Dataset entries:
• • • •

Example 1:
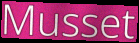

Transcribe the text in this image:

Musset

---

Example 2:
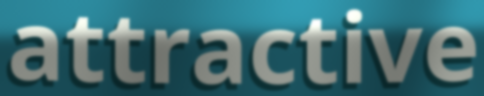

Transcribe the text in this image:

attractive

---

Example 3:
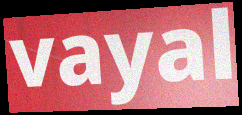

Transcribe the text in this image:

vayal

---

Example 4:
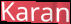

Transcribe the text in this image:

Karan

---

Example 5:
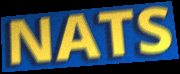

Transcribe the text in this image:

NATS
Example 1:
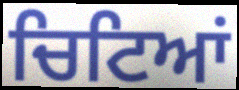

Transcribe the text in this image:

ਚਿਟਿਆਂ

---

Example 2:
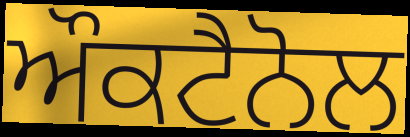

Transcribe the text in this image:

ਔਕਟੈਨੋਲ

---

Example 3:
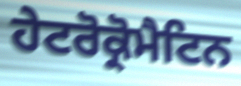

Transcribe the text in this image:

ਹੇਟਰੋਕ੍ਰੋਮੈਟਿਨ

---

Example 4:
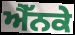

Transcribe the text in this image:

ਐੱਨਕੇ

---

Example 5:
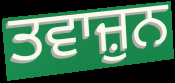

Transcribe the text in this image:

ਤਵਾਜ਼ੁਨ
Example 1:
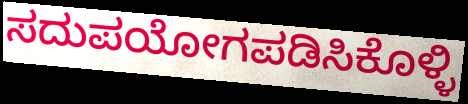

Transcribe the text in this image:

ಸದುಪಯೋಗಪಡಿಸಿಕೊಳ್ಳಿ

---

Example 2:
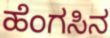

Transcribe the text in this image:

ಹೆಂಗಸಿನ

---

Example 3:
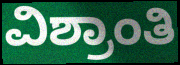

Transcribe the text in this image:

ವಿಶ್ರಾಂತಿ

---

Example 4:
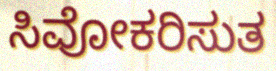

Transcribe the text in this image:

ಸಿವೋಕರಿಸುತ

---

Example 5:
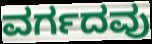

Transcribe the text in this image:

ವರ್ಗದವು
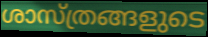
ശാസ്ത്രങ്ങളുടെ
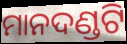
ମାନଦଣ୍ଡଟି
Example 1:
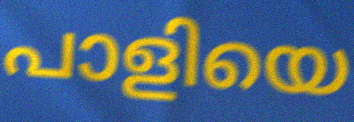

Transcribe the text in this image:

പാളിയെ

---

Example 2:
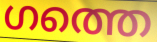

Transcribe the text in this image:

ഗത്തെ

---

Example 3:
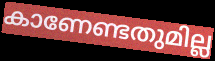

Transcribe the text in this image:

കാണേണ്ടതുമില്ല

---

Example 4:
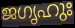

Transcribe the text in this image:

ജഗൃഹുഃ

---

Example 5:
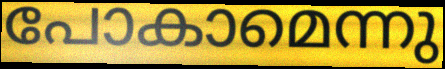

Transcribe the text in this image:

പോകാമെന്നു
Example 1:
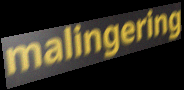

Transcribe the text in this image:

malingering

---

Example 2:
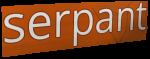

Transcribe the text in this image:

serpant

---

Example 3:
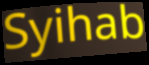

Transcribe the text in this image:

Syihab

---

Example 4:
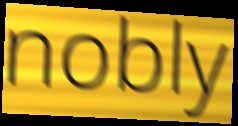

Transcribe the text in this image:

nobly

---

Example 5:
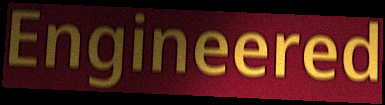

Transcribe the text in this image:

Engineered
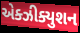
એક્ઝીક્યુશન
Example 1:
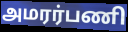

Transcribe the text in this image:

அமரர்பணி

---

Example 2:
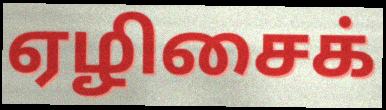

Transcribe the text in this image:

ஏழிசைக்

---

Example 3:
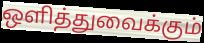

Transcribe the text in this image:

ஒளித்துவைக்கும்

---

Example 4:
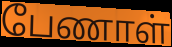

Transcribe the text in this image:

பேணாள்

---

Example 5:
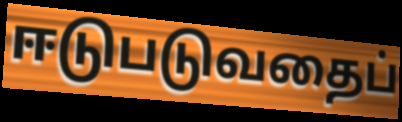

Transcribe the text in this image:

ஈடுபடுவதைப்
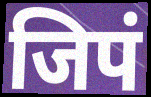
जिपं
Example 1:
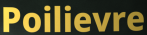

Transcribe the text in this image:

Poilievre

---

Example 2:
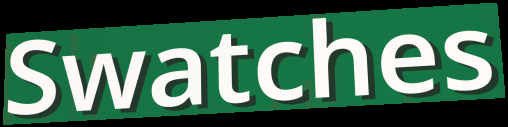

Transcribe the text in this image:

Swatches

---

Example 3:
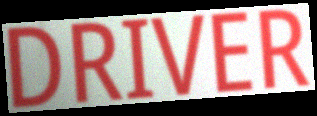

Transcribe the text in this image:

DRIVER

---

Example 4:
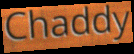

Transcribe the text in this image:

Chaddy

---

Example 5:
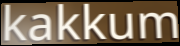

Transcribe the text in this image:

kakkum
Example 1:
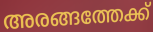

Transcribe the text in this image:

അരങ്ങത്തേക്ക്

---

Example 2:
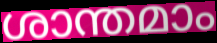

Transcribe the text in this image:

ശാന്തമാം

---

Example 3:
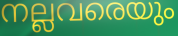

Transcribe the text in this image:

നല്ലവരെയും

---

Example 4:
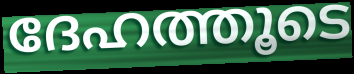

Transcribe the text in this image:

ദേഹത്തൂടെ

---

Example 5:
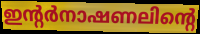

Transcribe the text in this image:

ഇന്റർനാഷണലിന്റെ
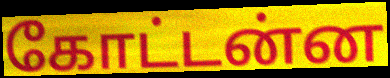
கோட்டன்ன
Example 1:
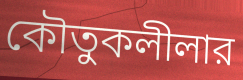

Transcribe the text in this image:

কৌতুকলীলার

• • • •

▶ [Work required]
Except for pictures, copy the records above exactly.

▶ [Your response]
Example 1:

Transcribe the text in this image:

Musset

---

Example 2:

Transcribe the text in this image:

attractive

---

Example 3:

Transcribe the text in this image:

vayal

---

Example 4:

Transcribe the text in this image:

Karan

---

Example 5:

Transcribe the text in this image:

NATS
Example 1:

Transcribe the text in this image:

ਚਿਟਿਆਂ

---

Example 2:

Transcribe the text in this image:

ਔਕਟੈਨੋਲ

---

Example 3:

Transcribe the text in this image:

ਹੇਟਰੋਕ੍ਰੋਮੈਟਿਨ

---

Example 4:

Transcribe the text in this image:

ਐੱਨਕੇ

---

Example 5:

Transcribe the text in this image:

ਤਵਾਜ਼ੁਨ
Example 1:

Transcribe the text in this image:

ಸದುಪಯೋಗಪಡಿಸಿಕೊಳ್ಳಿ

---

Example 2:

Transcribe the text in this image:

ಹೆಂಗಸಿನ

---

Example 3:

Transcribe the text in this image:

ವಿಶ್ರಾಂತಿ

---

Example 4:

Transcribe the text in this image:

ಸಿವೋಕರಿಸುತ

---

Example 5:

Transcribe the text in this image:

ವರ್ಗದವು
ശാസ്ത്രങ്ങളുടെ
ମାନଦଣ୍ଡଟି
Example 1:

Transcribe the text in this image:

പാളിയെ

---

Example 2:

Transcribe the text in this image:

ഗത്തെ

---

Example 3:

Transcribe the text in this image:

കാണേണ്ടതുമില്ല

---

Example 4:

Transcribe the text in this image:

ജഗൃഹുഃ

---

Example 5:

Transcribe the text in this image:

പോകാമെന്നു
Example 1:

Transcribe the text in this image:

malingering

---

Example 2:

Transcribe the text in this image:

serpant

---

Example 3:

Transcribe the text in this image:

Syihab

---

Example 4:

Transcribe the text in this image:

nobly

---

Example 5:

Transcribe the text in this image:

Engineered
એક્ઝીક્યુશન
Example 1:

Transcribe the text in this image:

அமரர்பணி

---

Example 2:

Transcribe the text in this image:

ஏழிசைக்

---

Example 3:

Transcribe the text in this image:

ஒளித்துவைக்கும்

---

Example 4:

Transcribe the text in this image:

பேணாள்

---

Example 5:

Transcribe the text in this image:

ஈடுபடுவதைப்
जिपं
Example 1:

Transcribe the text in this image:

Poilievre

---

Example 2:

Transcribe the text in this image:

Swatches

---

Example 3:

Transcribe the text in this image:

DRIVER

---

Example 4:

Transcribe the text in this image:

Chaddy

---

Example 5:

Transcribe the text in this image:

kakkum
Example 1:

Transcribe the text in this image:

അരങ്ങത്തേക്ക്

---

Example 2:

Transcribe the text in this image:

ശാന്തമാം

---

Example 3:

Transcribe the text in this image:

നല്ലവരെയും

---

Example 4:

Transcribe the text in this image:

ദേഹത്തൂടെ

---

Example 5:

Transcribe the text in this image:

ഇന്റർനാഷണലിന്റെ
கோட்டன்ன
Example 1:

Transcribe the text in this image:

কৌতুকলীলার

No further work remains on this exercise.